**Work request**
Pull each line holding the word "reshoring" from the data.

**Exercise materials**
────

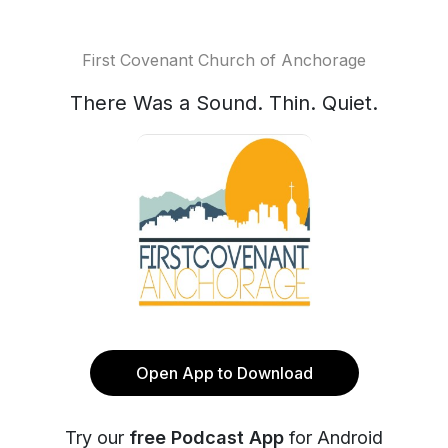
First Covenant Church of Anchorage
There Was a Sound. Thin. Quiet.
Open App to Download
Try our
free Podcast App
for Android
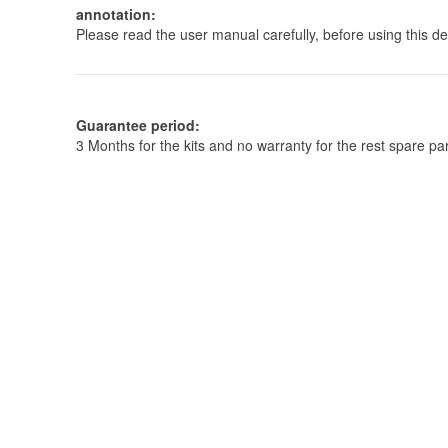
annotation:
Please read the user manual carefully, before using this de
Guarantee period:
3 Months for the kits and no warranty for the rest spare 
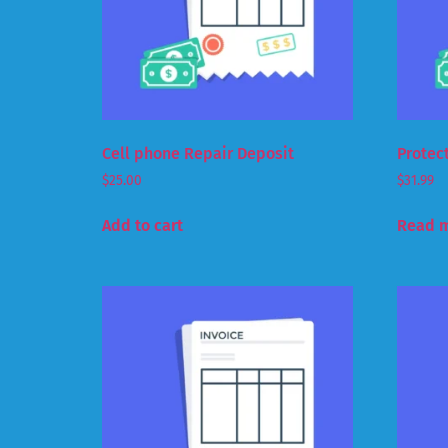
Cell phone Repair Deposit
Protec
$
25.00
$
31.99
Add to cart
Read 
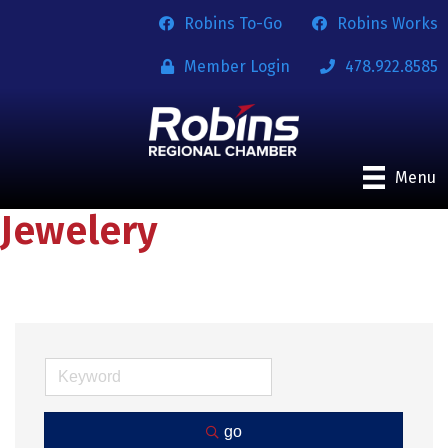
Robins To-Go
Robins Works
Member Login
478.922.8585
Menu
Jewelery
go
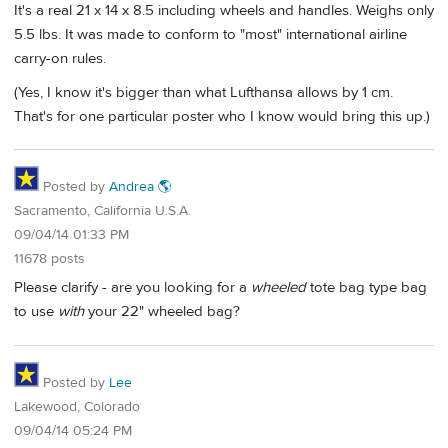
It's a real 21 x 14 x 8.5 including wheels and handles. Weighs only
5.5 lbs. It was made to conform to "most" international airline
carry-on rules.
(Yes, I know it's bigger than what Lufthansa allows by 1 cm.
That's for one particular poster who I know would bring this up.)
Posted by
Andrea 🌎
Sacramento, California U.S.A.
09/04/14 01:33 PM
11678 posts
Please clarify - are you looking for a
wheeled
tote bag type bag
to use
with
your 22" wheeled bag?
Posted by
Lee
Lakewood, Colorado
09/04/14 05:24 PM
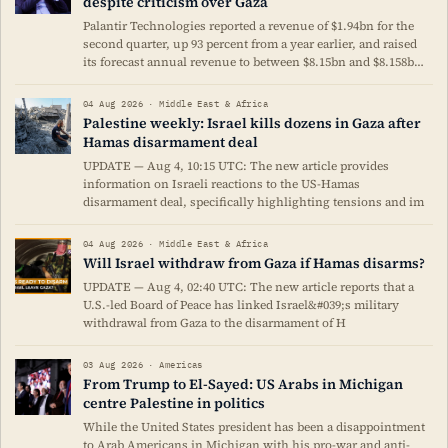
despite criticism over Gaza
Palantir Technologies reported a revenue of $1.94bn for the
second quarter, up 93 percent from a year earlier, and raised
its forecast annual revenue to between $8.15bn and $8.158b…
04 Aug 2026 · Middle East & Africa
Palestine weekly: Israel kills dozens in Gaza after
Hamas disarmament deal
UPDATE — Aug 4, 10:15 UTC: The new article provides
information on Israeli reactions to the US-Hamas
disarmament deal, specifically highlighting tensions and im
04 Aug 2026 · Middle East & Africa
Will Israel withdraw from Gaza if Hamas disarms?
UPDATE — Aug 4, 02:40 UTC: The new article reports that a
U.S.-led Board of Peace has linked Israel&#039;s military
withdrawal from Gaza to the disarmament of H
03 Aug 2026 · Americas
From Trump to El-Sayed: US Arabs in Michigan
centre Palestine in politics
While the United States president has been a disappointment
to Arab Americans in Michigan with his pro-war and anti-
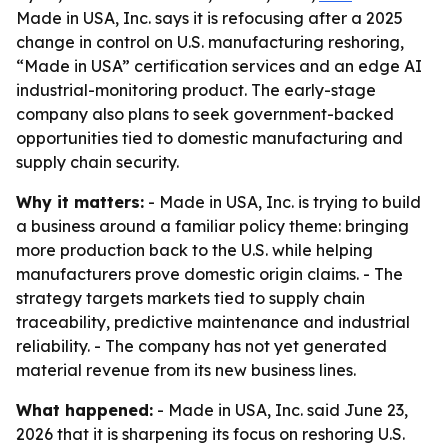
Made in USA, Inc. says it is refocusing after a 2025
change in control on U.S. manufacturing reshoring,
“Made in USA” certification services and an edge AI
industrial-monitoring product. The early-stage
company also plans to seek government-backed
opportunities tied to domestic manufacturing and
supply chain security.
Why it matters:
- Made in USA, Inc. is trying to build
a business around a familiar policy theme: bringing
more production back to the U.S. while helping
manufacturers prove domestic origin claims. - The
strategy targets markets tied to supply chain
traceability, predictive maintenance and industrial
reliability. - The company has not yet generated
material revenue from its new business lines.
What happened:
- Made in USA, Inc. said June 23,
2026 that it is sharpening its focus on reshoring U.S.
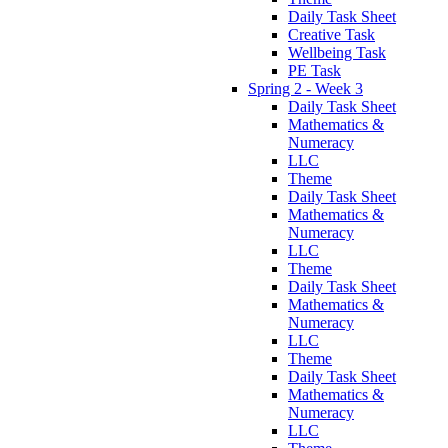
Daily Task Sheet
Creative Task
Wellbeing Task
PE Task
Spring 2 - Week 3
Daily Task Sheet
Mathematics &
Numeracy
LLC
Theme
Daily Task Sheet
Mathematics &
Numeracy
LLC
Theme
Daily Task Sheet
Mathematics &
Numeracy
LLC
Theme
Daily Task Sheet
Mathematics &
Numeracy
LLC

────

**Answer box**
change in control on U.S. manufacturing reshoring,
2026 that it is sharpening its focus on reshoring U.S.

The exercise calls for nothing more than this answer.